Having confirmed the finding in a separate schizophrenia patient population, and with the help of an NIH grant, she and her colleagues now aim to identify the miRNA's protein-coding targets that have "direct biological relevancy to schizophrenia using a combination of bioinformatics and in vitro cell biology," she wrote in her grant's abstract.
In animal models, changes in schizophrenia-like behaviors will be characterized following inhibition of miR-132 function in the prefrontal cortex during the early postnatal period, and the miRNAs function will be manipulated "multiple developmental stages and characterize the effects on behavior, neuromorphology, and neuronal function in the adult," the abstract adds.
The grant kicked off on Sept. 15 and runs until May 31, 2016. It is worth $249,000 in the first year.

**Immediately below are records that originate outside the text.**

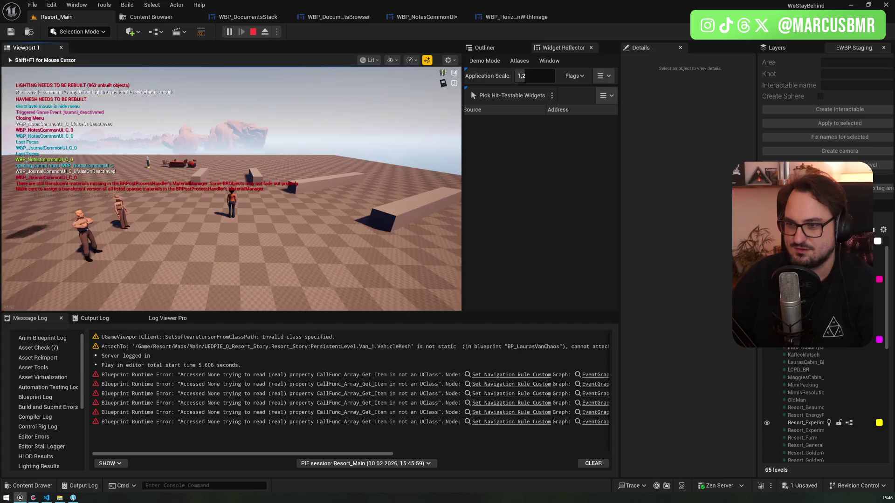
pyautogui.press('j')
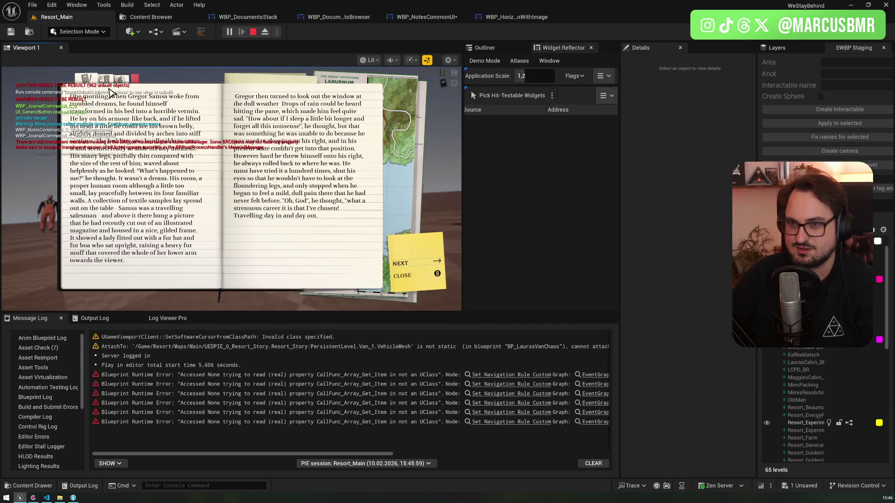
pyautogui.click(105, 83)
pyautogui.click(100, 275)
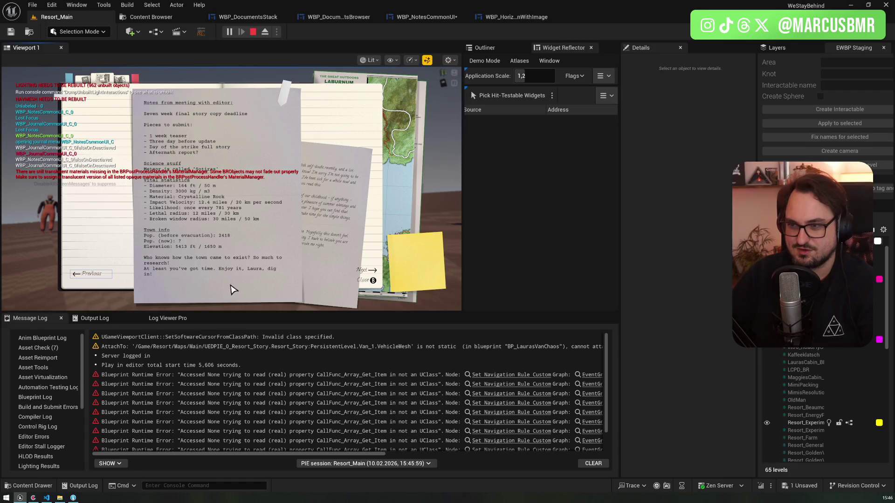
pyautogui.click(367, 271)
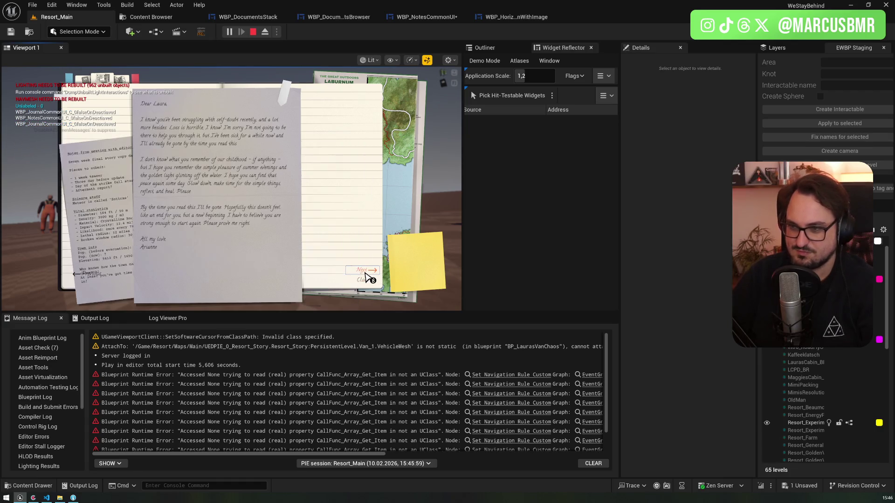
pyautogui.click(99, 277)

Also receiving NIH support is Mount Sinai School of Medicine researcher Kristen Brennand, who is examining child-onset schizophrenia and the potential role of miRNAs in the rare disorder.

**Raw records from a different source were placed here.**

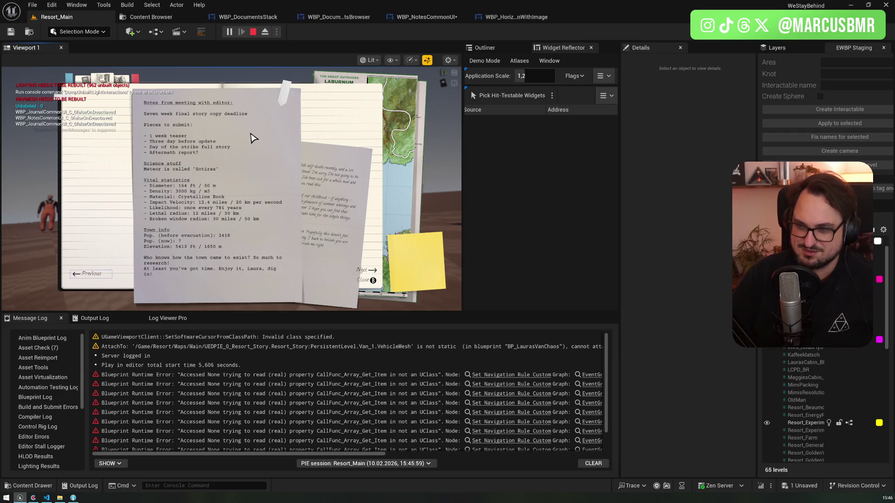
pyautogui.press('Left')
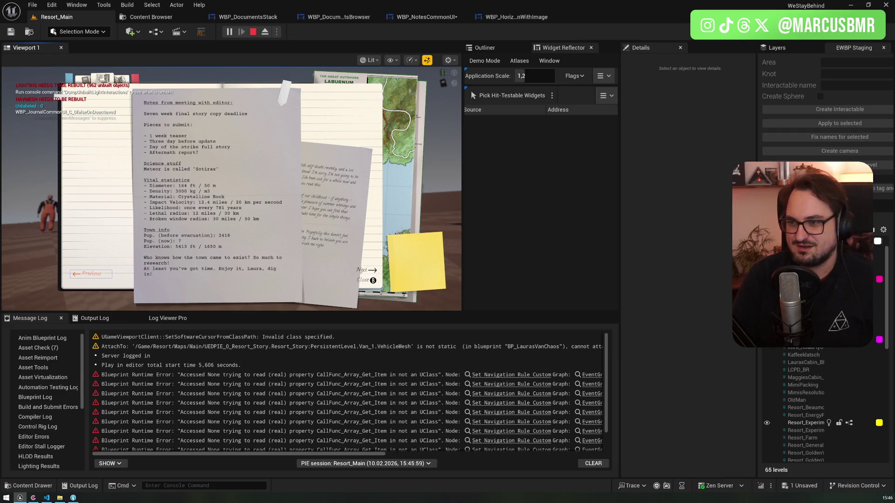
pyautogui.press('Right')
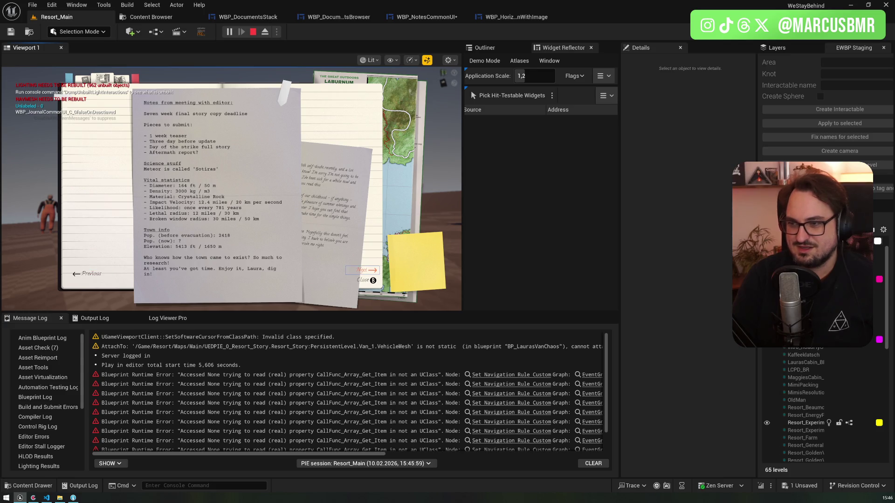
pyautogui.press('Return')
pyautogui.press('Return')
pyautogui.press('Right')
pyautogui.press('Return')
pyautogui.press('Right')
pyautogui.press('Return')
pyautogui.press('Left')
pyautogui.press('Return')
pyautogui.press('Right')
pyautogui.press('Return')
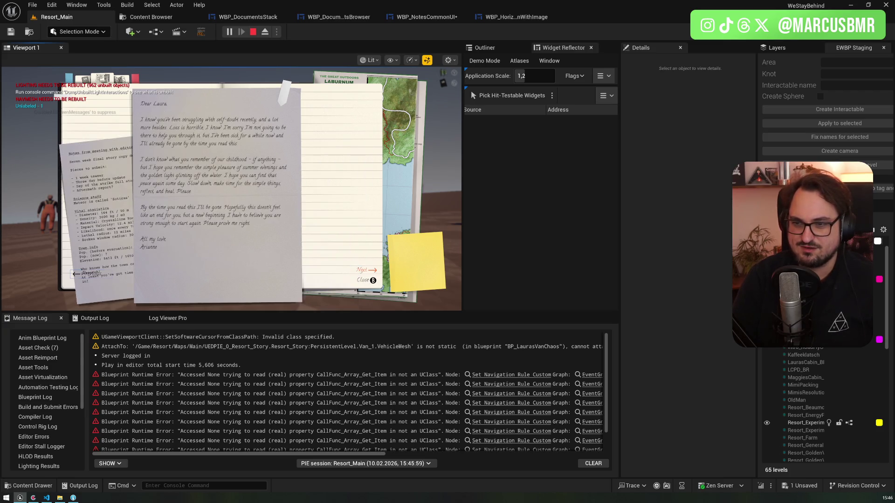
pyautogui.press('Return')
pyautogui.press('Right')
pyautogui.press('Return')
pyautogui.press('Left')
pyautogui.press('Return')
pyautogui.press('Right')
pyautogui.press('Return')
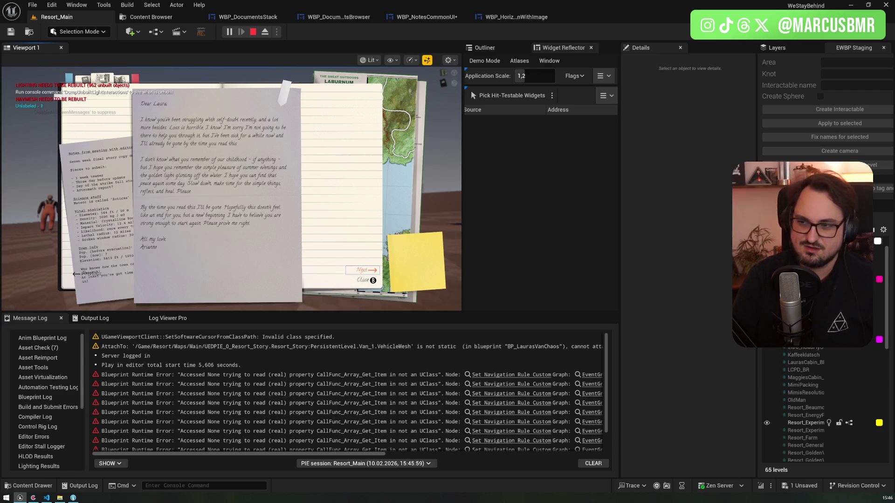
pyautogui.press('Return')
pyautogui.press('Right')
pyautogui.press('Return')
pyautogui.press('Left')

Previously, she and her colleagues reprogrammed fibroblasts from schizophrenia patients into human-induced pluripotent stem cells, then differentiated these disorder-specific stem cells into neurons, she wrote in her grant's abstract, noting that neurons arising from schizophrenia patient stem cells have "reduced neuronal connectivity and altered gene expression relative to controls."
Because gene expression profiles of these human-induced pluripotent stem cell-derived neural cells "most resemble first trimester neural tissue," she and her team see them as ideal for studying the embryonic development effects that contribute to diseases such as child-onset schizophrenia.
With the NIH grant, Brennand aims to analyze mRNA and miRNA expression in these neuronal cells, moving on to mechanistic studies of miRNA candidates identified, with the goal of gaining molecular insights into child-onset schizophrenia that may be applicable to the disease as a whole.
Her grant began on Sept. 1 and runs until Aug. 31, 2018. It is worth $432,191 in the first year.
Having generated data indicating that miRNAs are implicated in glioblastoma growth and invasiveness, and showing that these tumors excrete microvesicles containing high levels of the non-coding RNAs, Massachusetts General Hospital's Xandra Breakefield and colleagues at Harvard University have received an NIH grant to see whether such cancer-derived molecules affect the physiology of healthy brain tissue.
According to the grant's abstract, the investigators suspect that such miRNA-mediated regulation of gene expression in the cells surrounding glioblastomas "may lead to transformative events in the brain cells, serving either protective or, ultimately, tumor growth-supportive function."
To test this idea, they plan to characterize intracellular and extracellular RNA in human and mouse glioblastoma cells, as well as intracellular RNA in normal brain cells that constitute the cancer's microenvironment.
They then will examine miRNA transfer between glioblastoma and normal cells in vitro and its functional effects on the phenotypes of the recipient cells, according to the grant's abstract. Finally, they will investigate whether miRNA transfer exists between the xenograft glioblastoma models and normal brain cells in animals in vivo.
The grant began on Sept. 1 and runs through Aug. 31, 2018. It is worth $414,537 in the first year.